Today I met with one of my sisters for lunch at my new favorite place, Frú Berglaug. We decided to take a little walk down Laugarvegur and visit a few of our favorite Icelandic designers shops and share with you our findings. Although these photos may suggest otherwise, my sister does smile occasionally and we actually had a really good time.
UPDATE: Unfortunately as of January/February 2012 Forynja is closing down.
Forynja is the brainchild of the designers Sara María but she was a part of the collective that started the late Naked Ape back in 2005. Now she sells amazing clothes under her own label Forynja, along with this and that from local design brands such as Helicopter (love the pink and black mesh dresses from Helicopter – yum!).
Sara María’s clothes are all hand printed and in my opinion quite affordable. I really don’t like the design stores that mass produce their products and then sell them like they are one of a kind. This is not the case with Forynja. Her clothes are simple but with a twist with the prints and splash of vibrant colors
Out of the four shops we vistied, Forynja is my favorite. It’s not that I don’t love the other stores, because they are beautiful, but Forynja is just more my style. What I also like about it is the fact that their stuff is available in a wide range of sizes, from XS to XL, and I’ve seen on her Facebook page that she sometimes offers leggings up to 2XL. So you don’t have to be a size zero to enjoy these clothes.

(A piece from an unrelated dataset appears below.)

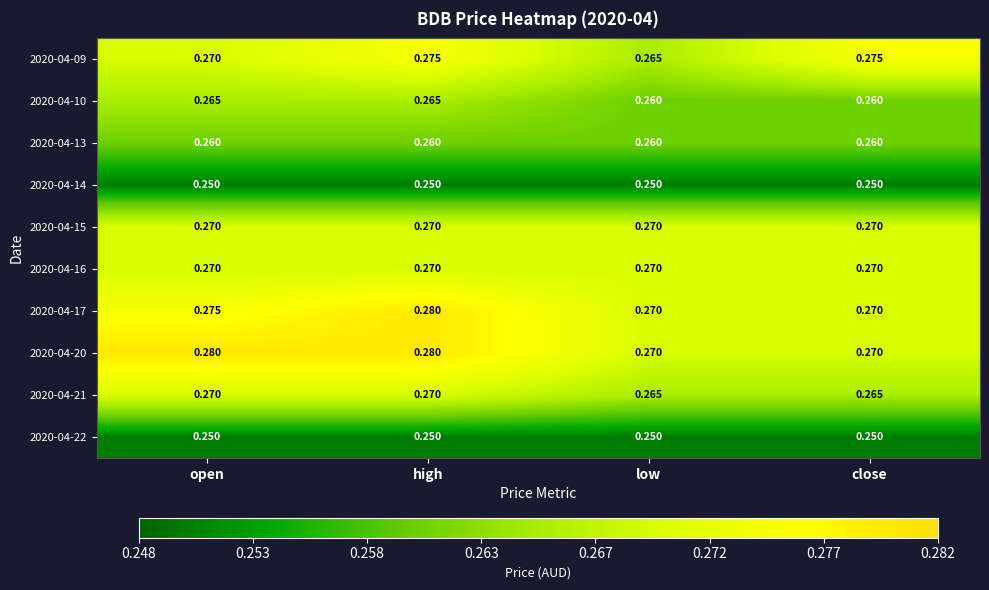

At which label is 2020-04-09 closest to 0?

low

If I had money to spend right now, I would definitely spend it there. My wardrobe is seriously missing some neon.
Einvera is run by two sisters who design their clothes under the lable Kalda. Kalda was featured both in the British Vouge and the Swedish Elle this month but their clothes are gorgeous, simple and modern and their shop is very beautiful. When I told my sister what we would be doing for this post she demanded that we would visit Einvera because she loves it. I had never visited before but now I do understand where her love is coming from.
If Forynja was my favorite, Einvera was definitely on top of my sister’s list. Although Kalda is a pit pricey for us poor Icelanders it’s quite reasonable for a design boutique. Their dresses range from about EUR 100 to EUR 300 but when the króna was little bit more on our side I remember buying mass produced dresses in London high street stores for EUR 100. So it’s actually probably rather cheap. If you can’t make it to Reykjavík to get some Kalda goodies, Liberty in London also carries their line.
Kiosk is a fashion boutique co-owned by 9 designers. They all take turns working at the store and today the lovely lady behind Skaparinn very kindly welcomed us into the store. If we take the clothes out of the equation for a moment I think Kiosk wins in the most pretty boutique contest. It’s very simple but yet colorful which is a tough thing to master. Plus they always have the most amazing window displays.
The clothes are also lovely. They have a nice range of stuff in everything from muted pink to neon yellow and some great accessories. I am particularly fond of Hlín Reykdal‘s hair accessories but I’ve long been known to want to put everything in my hair.
I wish I was turning 30 again so I could get one of those lovely necklaces for my birthday. Would it be too much to throw another party for my 30 and a half birthday?
The Collective of Young Designers
The collective of young designers is almost hidden at its Laugarvegur location below Hemmi og Valdi coffee shop. On Facebook they call themselves the secret shop which I guess is quite fitting. It’s run by 12 young designers who all share rent for the space and take turns working at the shop. They are all very different and the stores feels a little bit like organized chaos – in a very sweet and charming way.
There were all kinds of stuff available at the secret shop. They have dresses, jewelry made out of buttons, knitted sweaters – the works. I like how the space itself is quite raw and how they kind of just make do with what they have. The fitting room, for example, is located at the bathroom.
I really like the concept behind the collective and I admire the designers for taking the leap and opening a store. Like with all stores some of the things were nicer than others but put together, as a collective, they become a charming little place that is well worth the visit.